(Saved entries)
______________________________

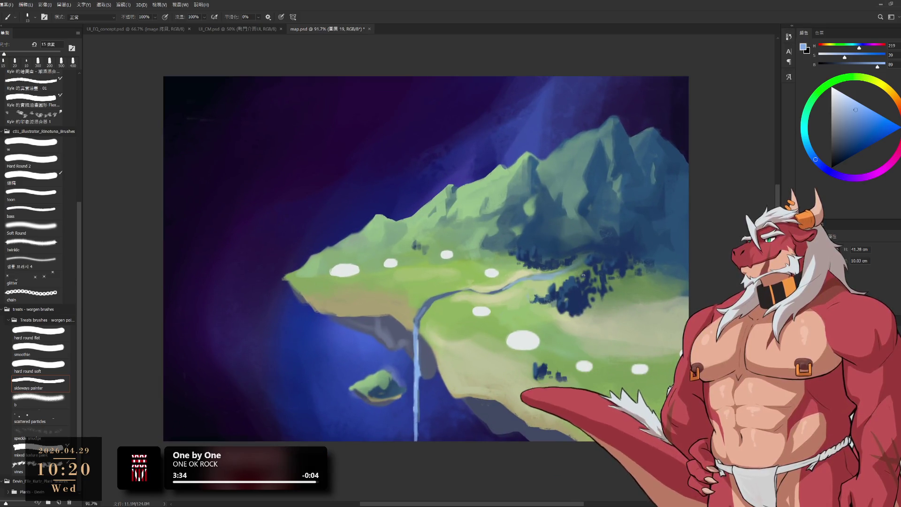
{"action": "key", "text": "ctrl+z"}
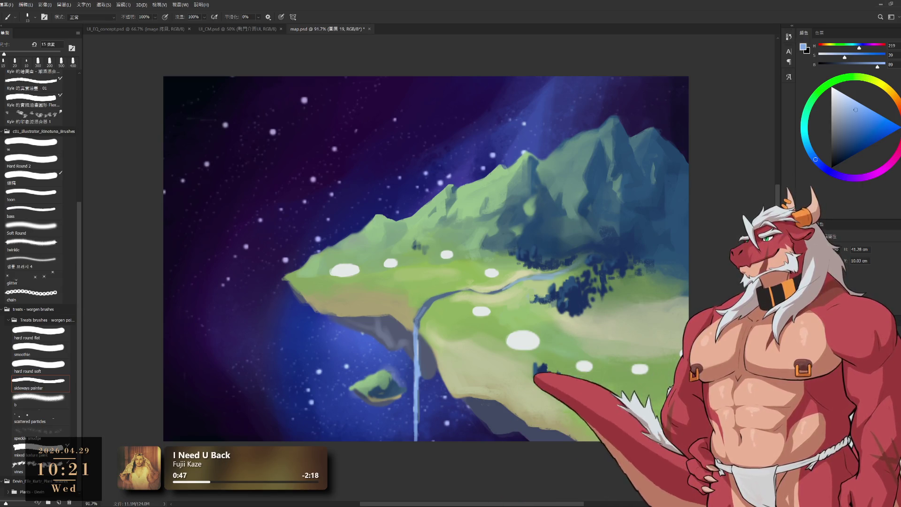
Drag on the lower canvas, which accidentally shifts the white marker blobs.
{"action": "left_click_drag", "start_coordinate": [564, 346], "coordinate": [508, 409]}
Undo the accidental move so the marker blobs return to their original island spots.
{"action": "key", "text": "ctrl+z"}
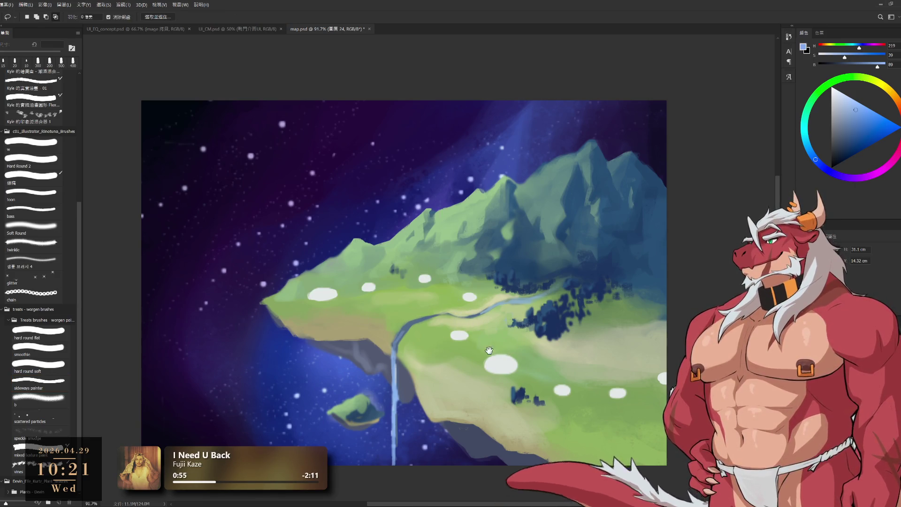
{"action": "scroll", "coordinate": [489, 348], "scroll_direction": "down", "scroll_amount": 5}
{"action": "scroll", "coordinate": [441, 365], "scroll_direction": "up", "scroll_amount": 6}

______________________________

# [EXERCISE DESCRIPTION]
Your answer should be a precise transcript of the entries, minus the pictures.

# [FINISHED TASK]
{"action": "key", "text": "ctrl+z"}
Drag on the lower canvas, which accidentally shifts the white marker blobs.
{"action": "left_click_drag", "start_coordinate": [564, 346], "coordinate": [508, 409]}
Undo the accidental move so the marker blobs return to their original island spots.
{"action": "key", "text": "ctrl+z"}
{"action": "scroll", "coordinate": [489, 348], "scroll_direction": "down", "scroll_amount": 5}
{"action": "scroll", "coordinate": [441, 365], "scroll_direction": "up", "scroll_amount": 6}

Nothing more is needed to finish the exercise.